The response was that energy is more important than Iraq as the issue that will decide this year’s election.
Senator McCain, you have done yeoman’s work on Iraq. Your vision and perseverance, along with the amazing capabilities of US troops, have accomplished what many would have thought impossible; Iraq is not the leading issue of the 2008 election. Further, except for the few holdouts who want to see the US with a black eye, Americans see you as the candidate responsible for this success and who will continue to keep us safe. With Iraq improving and no longer the issue at the forefront, the implications of high gas prices and refusal to increase energy capacity with known, obtainable resources needs to become your focus.
It’s clear from the poll that the American people do not understand the difference between Mr. Obama and your positions on energy. May I be so bold as to suggest the following points for you to educate the American people on:
- creating Biofuels via the use of food products has a more severe impact on the US and world economy than does oil dependence on the Middle East. First, we can’t grow enough corn to make a meaningful dent in oil. Second, every incremental bushel we use for fuel means increased prices for food. If you are concerned about food riots caused by increased corn prices, wait until we use 4X the current amount of corn for biofuels.
- If “We can’t drill our way out of our energy problem,” how will taking oil out of the SPRO reduce gas prices? The effect that either of these actions has is to increase the oil supply on the market. The only way drilling can’t solve our energy problem is if there wasn’t anything to drill for. Which leads me to…
- We have enough accessible oil resources to supply us for 200 years plus. Estimates including continental shelf, oil shale and Alaska could easily provide 200 years of oil for the US. In fact, these estimates could well be conservative as just this week, 90 billion barrels of oil and 1,669 trillion cubic feet of natural gas were determined to be in the Arctic….energy that was on no one’s tally sheet just one week ago.
- The reason that Americans believe “alternative” fuels to be an answer is that they’ve bought into the nonsense that “carbon based fuels” are making our planet unlivable. You have to “evolve” your position on global warming especially in light of continuing science showing that manmade global warming is at best wrong and at worst a hoax intended to socialize the world economies by virtue of taxing industry and productivity.

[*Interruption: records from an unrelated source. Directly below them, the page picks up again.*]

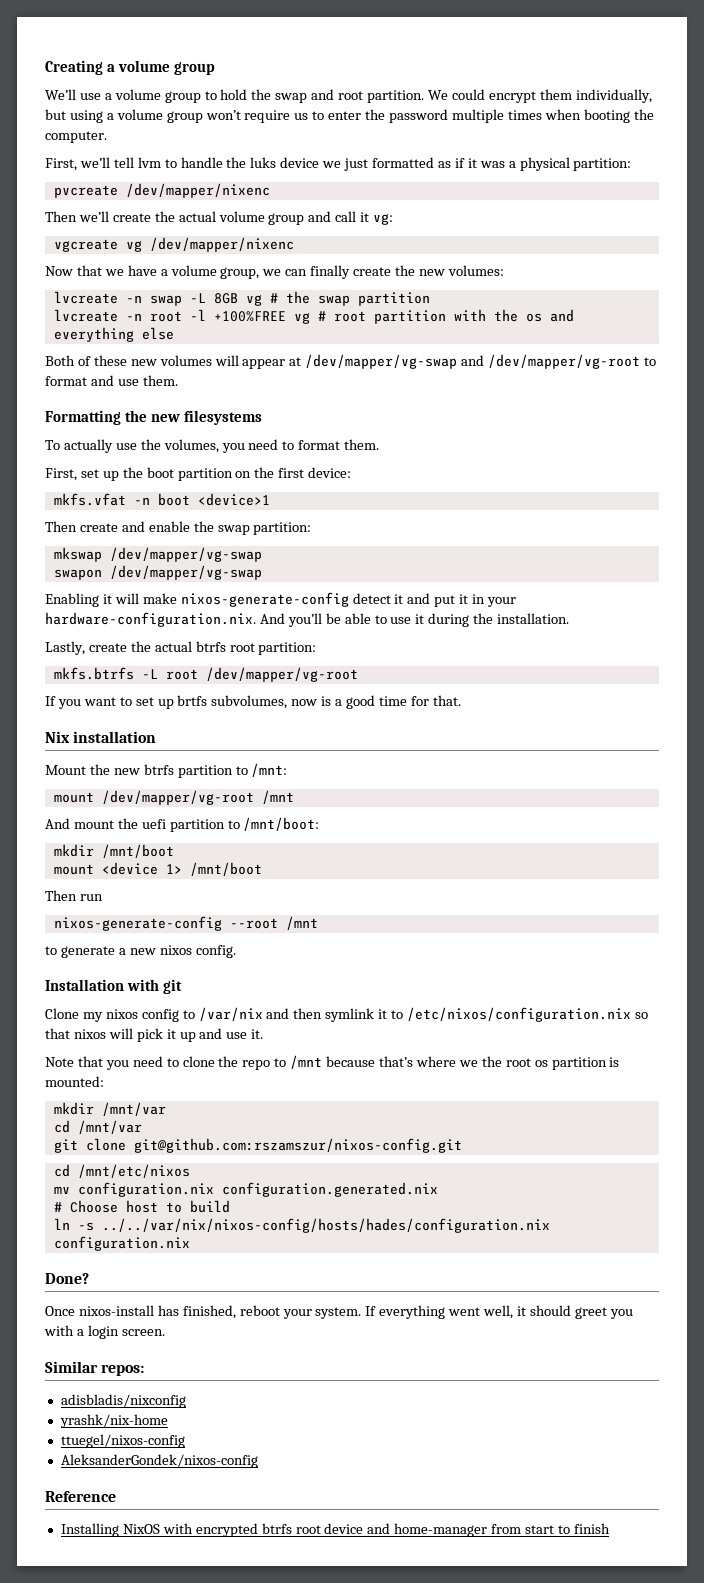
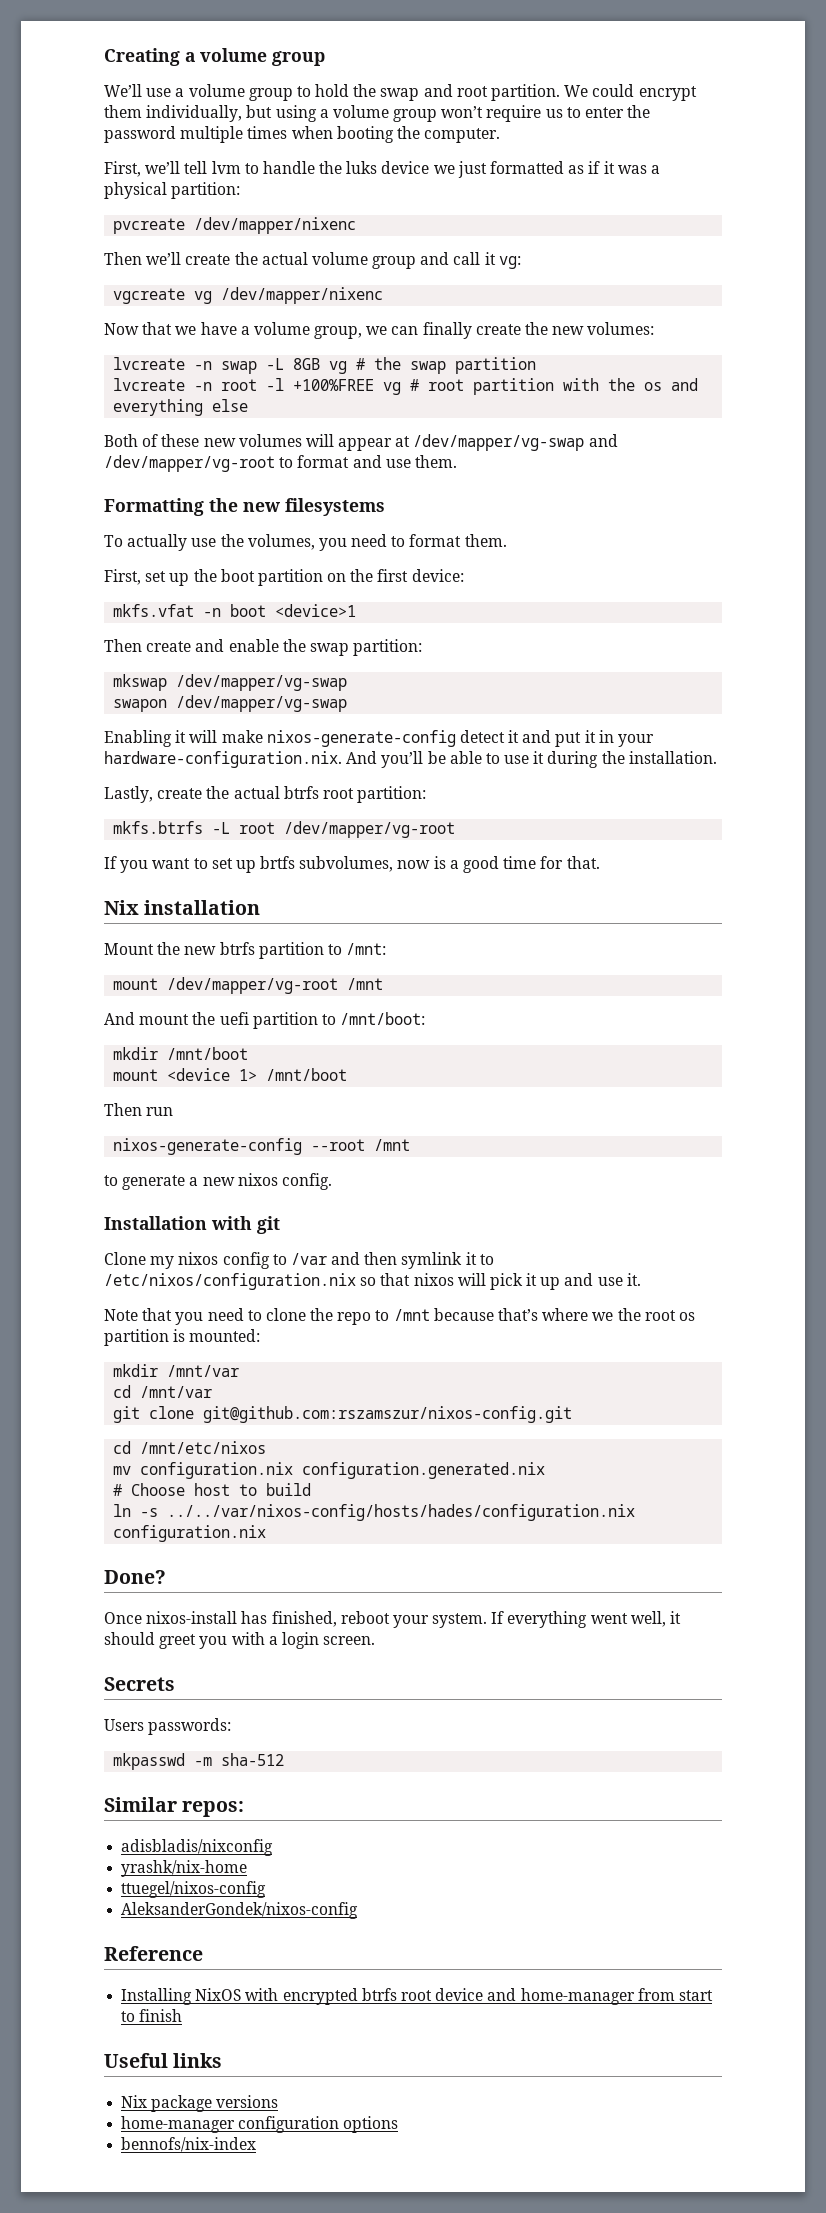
[198,1007,263,1021] /var/nix -> [290,1253,327,1265] /var
[101,1218,550,1233] ../../var/nix/nixos-config/hosts/hades/configuration.nix -> [167,1504,636,1521] ../../var/nixos-config/hosts/hades/configuration.nix
(165, 1332) none -> [104,1677,175,1691] [104,1718,232,1735] [113,1753,285,1770] // Secrets // Users passwords: // mkpasswd -m sha-512
(610, 1528) none -> [104,2053,223,2068] [121,2095,279,2112] [121,2116,399,2133] [121,2137,257,2152] // Useful links // Nix package versions // home-manager configuration options // bennofs/nix-index

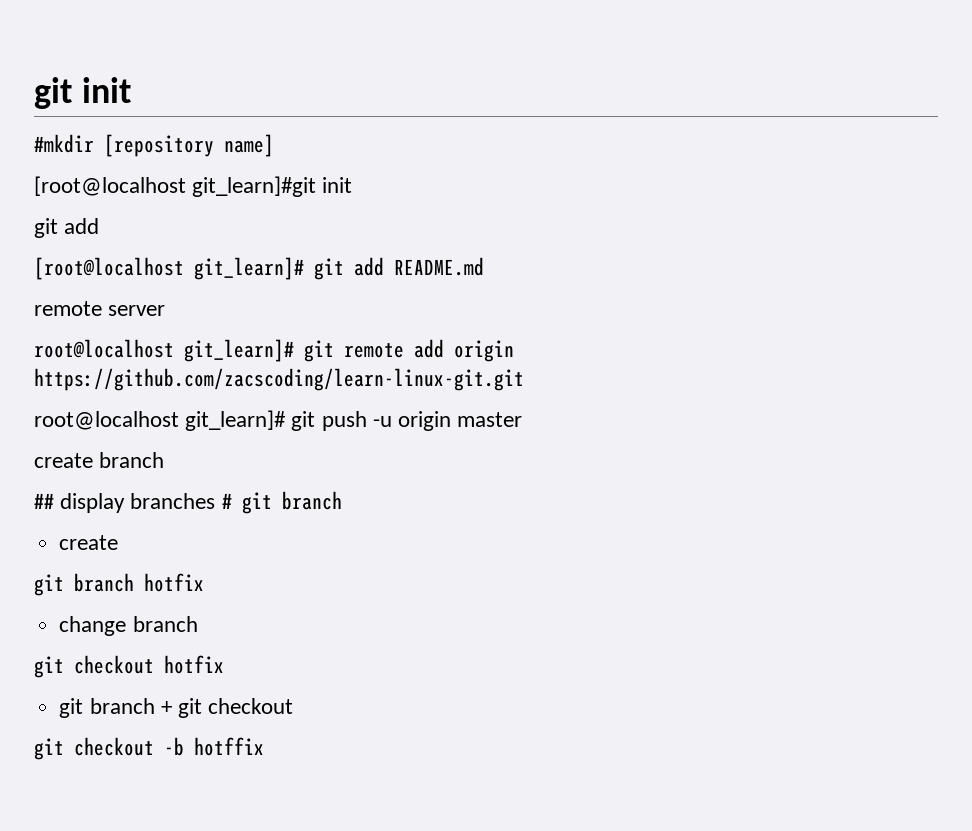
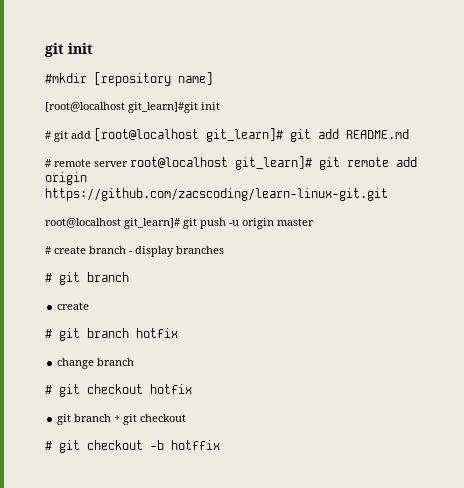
[34,218,100,238] git add // -> [45,131,91,142] # git add
(484, 266) none -> [45,159,51,167] #
(166, 310) // -> (128, 164) none
(523, 419) none -> [45,246,51,254] #
[34,493,54,509] // ## -> [129,251,133,254] -
(216, 501) none -> (224, 250) //
(119, 542) none -> [45,329,52,338] #
(198, 624) none -> [45,385,52,394] #
(294, 706) none -> [45,441,52,450] #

- Finally, there is clear, indisputable evidence that our economy is dependent upon energy. Arguments for conservation often include the fact that we use significantly more oil/energy than any other country. That’s true. What’s also true is that our GDP is the highest in the world. When you compare the GDP/capita with energy usage/capita as Frank van Mierlo did, it’s clear that our economy and energy are directly linked:
The only way for Americans to believe that Obama’s energy policies are the right ones are for them to also believe that their family should have a significantly lower standard of living than they currently have.
I understand this final concept isn’t one that everyone will pick up on quickly, it will take some clear consistent talk to get the message across. In the end, the effort will be worth it. As we learned with our current President, having lofty goals without the ability to effectively communicate them leaves an electorate confused and distrustful. However, as we saw with “The Great Communicator,” the American people will go through walls if they see and understand the goal and the path to get it accomplished.